ただ、警察の地取り足取りでも何も出てきていないのであれば……?
(見られる想定をしていない)誰にも見られずこの寮に侵入。自室に入り必要なものを取ってまた誰にも見られずに逃走。地域の住人達にも、だ。
これは現実的だろうか? どうにも今の時点では真銀には判断が下せない。
「まったくどうなってんだかね。少なくとも私には感じのいいコだったけどね。早く帰ってくりゃいいのに。……嫌いじゃなかったよ」
『好きだったんだ』
真銀は、だんだんとこの女性のことがわかってきたような気がした。
「なんか色々言われてるし、まあ行動からして怪しいってのもわかるんだけどさあ、犯人ではないと思うのよねえ」
「そうですよね」
岡真銀は相槌を打ちながら考える。
確かにこの女性の言う通り、警察が捜査している状況で十代の女の子が一人、いつまでも逃げ続けるのはなかなか難易度が高いだろう。無理だとは言わないが。

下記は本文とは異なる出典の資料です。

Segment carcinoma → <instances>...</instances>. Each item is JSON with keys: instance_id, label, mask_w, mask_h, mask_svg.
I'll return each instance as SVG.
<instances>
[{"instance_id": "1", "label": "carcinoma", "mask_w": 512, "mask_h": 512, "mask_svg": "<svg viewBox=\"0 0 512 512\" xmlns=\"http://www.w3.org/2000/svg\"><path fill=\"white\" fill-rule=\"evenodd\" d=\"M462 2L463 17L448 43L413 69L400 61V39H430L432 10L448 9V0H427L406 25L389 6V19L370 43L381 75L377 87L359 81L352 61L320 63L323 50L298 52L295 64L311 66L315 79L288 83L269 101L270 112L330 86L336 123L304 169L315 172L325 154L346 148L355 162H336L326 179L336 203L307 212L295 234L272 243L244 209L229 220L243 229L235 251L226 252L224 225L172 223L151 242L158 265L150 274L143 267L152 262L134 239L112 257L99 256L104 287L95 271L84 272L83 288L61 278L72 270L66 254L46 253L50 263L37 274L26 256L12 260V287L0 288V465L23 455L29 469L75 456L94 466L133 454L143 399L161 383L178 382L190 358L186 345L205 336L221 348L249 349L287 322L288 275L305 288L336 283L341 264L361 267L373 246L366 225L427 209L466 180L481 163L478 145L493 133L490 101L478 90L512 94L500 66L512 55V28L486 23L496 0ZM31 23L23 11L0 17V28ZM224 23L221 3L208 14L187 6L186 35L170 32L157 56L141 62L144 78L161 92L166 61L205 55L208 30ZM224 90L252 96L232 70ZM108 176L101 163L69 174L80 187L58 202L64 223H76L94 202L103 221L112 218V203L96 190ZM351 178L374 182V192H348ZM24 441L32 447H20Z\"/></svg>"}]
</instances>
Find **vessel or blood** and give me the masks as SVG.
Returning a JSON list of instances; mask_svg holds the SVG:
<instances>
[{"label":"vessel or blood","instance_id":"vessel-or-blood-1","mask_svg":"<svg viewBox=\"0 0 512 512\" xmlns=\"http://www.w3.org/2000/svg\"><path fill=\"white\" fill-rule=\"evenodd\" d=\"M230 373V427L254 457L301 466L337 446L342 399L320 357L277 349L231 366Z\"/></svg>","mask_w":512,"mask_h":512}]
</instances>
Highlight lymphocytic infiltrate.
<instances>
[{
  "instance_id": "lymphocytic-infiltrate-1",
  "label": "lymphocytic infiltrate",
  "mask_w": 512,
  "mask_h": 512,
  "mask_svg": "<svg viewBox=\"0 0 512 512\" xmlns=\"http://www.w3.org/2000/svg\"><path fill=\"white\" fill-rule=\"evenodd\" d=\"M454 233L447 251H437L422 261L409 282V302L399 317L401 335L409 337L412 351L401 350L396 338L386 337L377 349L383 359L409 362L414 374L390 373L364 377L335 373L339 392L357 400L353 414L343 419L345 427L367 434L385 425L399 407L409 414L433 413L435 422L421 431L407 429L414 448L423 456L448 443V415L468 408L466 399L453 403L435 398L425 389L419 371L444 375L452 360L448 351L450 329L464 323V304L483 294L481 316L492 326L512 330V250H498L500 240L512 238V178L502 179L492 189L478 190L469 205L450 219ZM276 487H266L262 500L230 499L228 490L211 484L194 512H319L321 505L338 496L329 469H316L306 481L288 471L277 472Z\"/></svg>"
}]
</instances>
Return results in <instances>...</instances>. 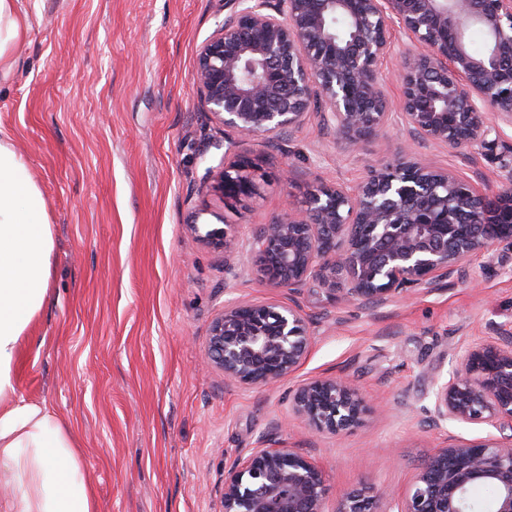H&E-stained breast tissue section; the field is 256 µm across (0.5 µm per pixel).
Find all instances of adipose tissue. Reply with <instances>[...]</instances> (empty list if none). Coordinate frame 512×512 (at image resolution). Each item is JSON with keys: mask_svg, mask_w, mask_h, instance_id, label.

それも前もって計画していたのなら兎も角、今回は(おそらく)突発的な状況に押されてやむなくのことである。
「ほんと、早く帰ってくりゃいいのに……」
おばさんは再び、誰に聞かせるというわけでもなく、あえていえば空の上に祈るようぼそっと呟いた。
「ええ」
真銀も一応お義理のような返事をしたが、こちらも最早目の前の人物のリアクションを気にしてはいない。
おそらくこの、根は善良そうな管理人の女性と岡真銀の思考は、決して交わらない方向に進んでいる。
そう、それもこれも夕山四季が生きていればの話なのだ。